Many people, including your editorial writer, still don’t seem to grasp just how extraordinary and rare an event this was. Weather historian Christopher Burt described it as “the most anomalous regional extreme heat event to occur anywhere on Earth since temperature records began” roughly 150 years ago with the beginnings of modern meteorology.

Never before have so many all-time temperature records been broken by such a large margin in one region by a single event. According to international weather records researcher Maximiliano Herrera, more all-time heat records were broken by at least 5 degrees Celsius in the June 2021 heat wave than in the previous 84-plus years of worldwide weather record keeping combined.
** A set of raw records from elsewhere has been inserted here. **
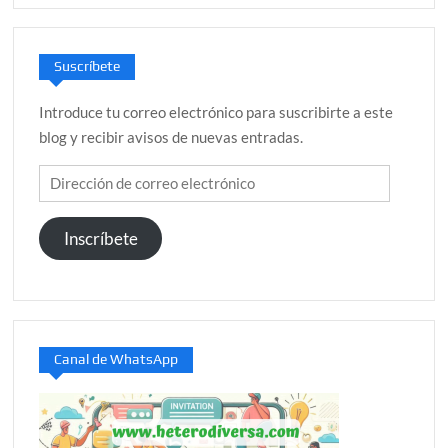
Suscríbete
Introduce tu correo electrónico para suscribirte a este
blog y recibir avisos de nuevas entradas.
Dirección
de
correo
Inscríbete
electrónico
Canal de WhatsApp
An analysis of the June 2021 heat wave by a team of international climatologists estimated that this was a one-in-1,000year event for our region, and it could have been as rare as a one-in-10,000-year event. There have been references in the media to these kind of events becoming “the new normal,” but that is simply not the case.

While climate change will result in more heat waves in our region and more 30-C-plus days in the summer, events of this magnitude (40 C plus) will still be very rare. The same team of climatologists estimated that, even with the 2 C of warming expected over the next 30 years, an event as extreme as last June’s heat wave can still only be expected to occur once in every 300 or more years in our region. In other words, we are unlikely to see a repeat of this event in any of our lifetimes.

Yes, we should plan and prepare for future heat waves, which will gradually become more frequent. However, last June’s heat event was so rare and extraordinary that it is simply not practical or feasible to expect that we should be fully prepared for every such event.